When I arrive home, Dog rushes to meet me but with slightly less fervour than usual. I do not greet him. I do not say “It’s the incredible jumping Dog!” as I usually do as he launches himself at me on just two feet (Dog is on just two feet – I am always on two feet unless something has toppled me). I go to the postbox without saying “See you in a little while” which is the signal I am coming back. He worries and frets and casts covert glances at me. Mr Mason goes out on the town to see the band of a friend’s daughter. Oh, how old that makes us sound! He leaves without saying “Goodbye” to Dog. Dog sleeps in his basket quietly and when I tell him to come and have a wee before I go to bed, he does so quietly and without fuss. I go to bed and leave him on his own. In the morning we don’t greet him. I don’t say “Good morning” which is the signal that he can come and see me in bed. He skulks about, disconsolate. The door into the breakfast room which can be a source of terror for him if it is not fully open becomes one he can easily slip through, so desperate is he to please us and have amicable relations restored. Mr Mason and I go out to the shops and Dog stares with his prize-winning sad eyes at us through the window.
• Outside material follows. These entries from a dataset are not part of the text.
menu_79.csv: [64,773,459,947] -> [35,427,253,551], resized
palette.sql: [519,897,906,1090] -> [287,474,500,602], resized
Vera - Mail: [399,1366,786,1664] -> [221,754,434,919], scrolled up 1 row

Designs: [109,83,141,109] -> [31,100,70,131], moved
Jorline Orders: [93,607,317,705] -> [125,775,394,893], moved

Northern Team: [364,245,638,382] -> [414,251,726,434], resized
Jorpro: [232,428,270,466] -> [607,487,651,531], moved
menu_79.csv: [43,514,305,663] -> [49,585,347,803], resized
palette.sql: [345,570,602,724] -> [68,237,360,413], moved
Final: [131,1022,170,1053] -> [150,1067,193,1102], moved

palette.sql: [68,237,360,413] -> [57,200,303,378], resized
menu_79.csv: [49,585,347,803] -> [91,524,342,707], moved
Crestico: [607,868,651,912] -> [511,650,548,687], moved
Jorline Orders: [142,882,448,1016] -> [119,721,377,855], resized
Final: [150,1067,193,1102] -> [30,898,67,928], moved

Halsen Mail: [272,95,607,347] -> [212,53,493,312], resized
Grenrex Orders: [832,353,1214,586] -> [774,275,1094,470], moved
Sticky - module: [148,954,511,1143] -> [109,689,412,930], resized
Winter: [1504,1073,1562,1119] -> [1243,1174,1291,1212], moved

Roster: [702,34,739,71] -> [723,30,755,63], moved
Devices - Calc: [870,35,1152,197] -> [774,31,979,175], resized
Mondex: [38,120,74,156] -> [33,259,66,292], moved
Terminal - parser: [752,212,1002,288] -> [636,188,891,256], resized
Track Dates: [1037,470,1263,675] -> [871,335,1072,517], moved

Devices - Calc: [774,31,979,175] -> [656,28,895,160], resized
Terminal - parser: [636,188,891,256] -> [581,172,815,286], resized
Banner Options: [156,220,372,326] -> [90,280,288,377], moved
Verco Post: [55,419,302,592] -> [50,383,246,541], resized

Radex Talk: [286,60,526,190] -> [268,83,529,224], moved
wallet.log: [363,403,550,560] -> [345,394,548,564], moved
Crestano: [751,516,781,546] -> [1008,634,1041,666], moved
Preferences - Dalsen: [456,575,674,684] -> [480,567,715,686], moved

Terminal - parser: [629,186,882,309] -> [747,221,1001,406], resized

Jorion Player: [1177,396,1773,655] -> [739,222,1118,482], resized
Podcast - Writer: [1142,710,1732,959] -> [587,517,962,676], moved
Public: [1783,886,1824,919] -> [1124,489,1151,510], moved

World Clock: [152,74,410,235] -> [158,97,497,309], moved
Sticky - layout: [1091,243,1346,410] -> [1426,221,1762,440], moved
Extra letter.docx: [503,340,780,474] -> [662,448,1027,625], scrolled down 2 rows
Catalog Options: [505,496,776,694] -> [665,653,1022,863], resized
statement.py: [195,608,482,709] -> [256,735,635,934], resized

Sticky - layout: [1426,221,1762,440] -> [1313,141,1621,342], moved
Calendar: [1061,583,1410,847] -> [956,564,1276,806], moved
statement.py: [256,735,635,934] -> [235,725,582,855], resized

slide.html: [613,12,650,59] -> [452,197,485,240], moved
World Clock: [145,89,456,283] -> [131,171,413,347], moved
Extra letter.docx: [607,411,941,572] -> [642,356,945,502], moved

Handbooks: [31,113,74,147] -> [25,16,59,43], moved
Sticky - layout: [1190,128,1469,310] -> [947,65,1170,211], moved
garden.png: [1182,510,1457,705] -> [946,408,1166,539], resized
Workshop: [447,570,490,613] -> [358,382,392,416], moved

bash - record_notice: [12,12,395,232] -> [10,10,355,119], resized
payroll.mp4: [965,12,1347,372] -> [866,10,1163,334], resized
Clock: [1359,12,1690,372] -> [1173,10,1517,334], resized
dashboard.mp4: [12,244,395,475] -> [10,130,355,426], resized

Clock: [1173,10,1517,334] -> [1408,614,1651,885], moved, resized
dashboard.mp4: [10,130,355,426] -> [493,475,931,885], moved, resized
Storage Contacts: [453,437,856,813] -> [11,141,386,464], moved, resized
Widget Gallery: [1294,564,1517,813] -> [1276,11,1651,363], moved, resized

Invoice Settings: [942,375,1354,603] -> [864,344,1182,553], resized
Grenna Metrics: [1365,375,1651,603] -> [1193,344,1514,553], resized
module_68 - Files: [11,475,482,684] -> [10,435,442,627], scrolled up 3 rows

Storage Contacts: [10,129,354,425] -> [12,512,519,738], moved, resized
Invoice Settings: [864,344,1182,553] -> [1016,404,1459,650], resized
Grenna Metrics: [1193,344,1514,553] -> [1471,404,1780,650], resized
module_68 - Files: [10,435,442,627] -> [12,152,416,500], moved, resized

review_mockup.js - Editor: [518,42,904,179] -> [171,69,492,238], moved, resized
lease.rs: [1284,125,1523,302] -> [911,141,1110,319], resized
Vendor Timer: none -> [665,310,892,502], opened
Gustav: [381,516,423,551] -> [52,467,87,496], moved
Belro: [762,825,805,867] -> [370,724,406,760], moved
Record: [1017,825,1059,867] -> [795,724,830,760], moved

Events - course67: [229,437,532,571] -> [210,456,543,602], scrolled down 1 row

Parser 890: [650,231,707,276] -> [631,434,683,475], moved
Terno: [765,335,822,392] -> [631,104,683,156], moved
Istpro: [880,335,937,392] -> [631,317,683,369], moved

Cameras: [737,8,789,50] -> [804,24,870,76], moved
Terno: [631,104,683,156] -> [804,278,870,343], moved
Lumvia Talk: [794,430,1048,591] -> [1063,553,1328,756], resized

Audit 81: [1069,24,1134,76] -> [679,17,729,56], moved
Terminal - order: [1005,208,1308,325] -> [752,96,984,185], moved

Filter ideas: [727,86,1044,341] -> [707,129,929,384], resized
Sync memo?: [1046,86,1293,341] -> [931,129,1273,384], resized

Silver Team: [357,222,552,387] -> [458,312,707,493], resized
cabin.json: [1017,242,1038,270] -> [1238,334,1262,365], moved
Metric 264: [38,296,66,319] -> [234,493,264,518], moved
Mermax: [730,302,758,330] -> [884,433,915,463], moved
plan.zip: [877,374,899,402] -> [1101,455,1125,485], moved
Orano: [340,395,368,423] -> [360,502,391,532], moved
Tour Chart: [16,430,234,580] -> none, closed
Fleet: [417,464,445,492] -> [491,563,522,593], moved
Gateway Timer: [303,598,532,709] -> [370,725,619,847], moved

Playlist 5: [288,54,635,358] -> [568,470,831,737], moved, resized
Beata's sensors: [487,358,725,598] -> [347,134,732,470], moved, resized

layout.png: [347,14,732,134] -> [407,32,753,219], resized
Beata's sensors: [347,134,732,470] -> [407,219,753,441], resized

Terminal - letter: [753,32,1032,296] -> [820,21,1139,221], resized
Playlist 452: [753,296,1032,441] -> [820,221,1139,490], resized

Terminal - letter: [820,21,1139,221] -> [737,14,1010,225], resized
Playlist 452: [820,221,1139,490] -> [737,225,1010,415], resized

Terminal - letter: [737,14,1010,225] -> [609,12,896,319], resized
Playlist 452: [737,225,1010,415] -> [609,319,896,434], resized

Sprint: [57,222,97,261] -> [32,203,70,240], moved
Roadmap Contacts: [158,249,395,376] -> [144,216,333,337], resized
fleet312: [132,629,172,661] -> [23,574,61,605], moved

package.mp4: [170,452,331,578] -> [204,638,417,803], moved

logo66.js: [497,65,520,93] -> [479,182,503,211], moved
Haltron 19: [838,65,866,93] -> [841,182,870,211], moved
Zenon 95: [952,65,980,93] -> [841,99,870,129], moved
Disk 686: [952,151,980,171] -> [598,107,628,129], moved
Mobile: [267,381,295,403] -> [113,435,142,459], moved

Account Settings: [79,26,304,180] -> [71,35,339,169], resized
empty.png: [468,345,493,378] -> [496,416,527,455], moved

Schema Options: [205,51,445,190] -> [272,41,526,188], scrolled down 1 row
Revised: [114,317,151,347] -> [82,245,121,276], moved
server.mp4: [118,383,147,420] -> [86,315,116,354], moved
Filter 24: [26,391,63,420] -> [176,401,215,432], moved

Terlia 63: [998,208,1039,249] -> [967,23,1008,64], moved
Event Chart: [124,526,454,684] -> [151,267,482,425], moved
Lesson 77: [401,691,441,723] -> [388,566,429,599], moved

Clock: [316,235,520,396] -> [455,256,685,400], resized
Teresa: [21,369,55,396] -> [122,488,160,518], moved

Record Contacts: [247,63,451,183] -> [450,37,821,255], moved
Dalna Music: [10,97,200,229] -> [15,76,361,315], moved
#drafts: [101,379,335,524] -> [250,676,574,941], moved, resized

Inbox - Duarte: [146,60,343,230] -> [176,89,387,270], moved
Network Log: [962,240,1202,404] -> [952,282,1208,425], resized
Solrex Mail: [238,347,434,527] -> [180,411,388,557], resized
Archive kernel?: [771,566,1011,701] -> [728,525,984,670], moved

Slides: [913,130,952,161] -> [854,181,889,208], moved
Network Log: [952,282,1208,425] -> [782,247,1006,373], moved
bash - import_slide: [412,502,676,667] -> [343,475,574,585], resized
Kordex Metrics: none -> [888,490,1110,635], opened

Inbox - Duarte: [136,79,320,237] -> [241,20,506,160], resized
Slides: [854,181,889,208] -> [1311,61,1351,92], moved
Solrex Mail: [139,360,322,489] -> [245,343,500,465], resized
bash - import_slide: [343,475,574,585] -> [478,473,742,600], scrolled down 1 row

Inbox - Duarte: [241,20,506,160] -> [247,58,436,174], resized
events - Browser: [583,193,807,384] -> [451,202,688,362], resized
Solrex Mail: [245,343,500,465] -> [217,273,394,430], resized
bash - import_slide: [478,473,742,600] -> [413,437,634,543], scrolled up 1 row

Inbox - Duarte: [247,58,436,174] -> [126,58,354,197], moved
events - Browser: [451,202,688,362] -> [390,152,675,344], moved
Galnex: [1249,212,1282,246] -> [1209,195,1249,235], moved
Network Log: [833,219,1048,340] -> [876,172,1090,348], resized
As soon as he has successfully come back to the lead on his walk, we can be friends again. The risks of him getting killed outweigh the distress the temporary withdrawal of contact makes. Many moons ago, when Dog was quite a bit younger, he failed to come back to the lead. I think I may have told this story already but I really feel it is worth repeating. Mr Mason, after trying many times to capture the very speedy Dog, lay down on the path in the park and whimpered, feigning illness. Dog, being curious, came up to see what was the matter whereupon he was caught and Mr Mason was able to stand up and cough a few times whilst ignoring the stares of astounded onlookers. He has not repeated this obviously successful technique, no matter how many times I ask him. Spoilsport.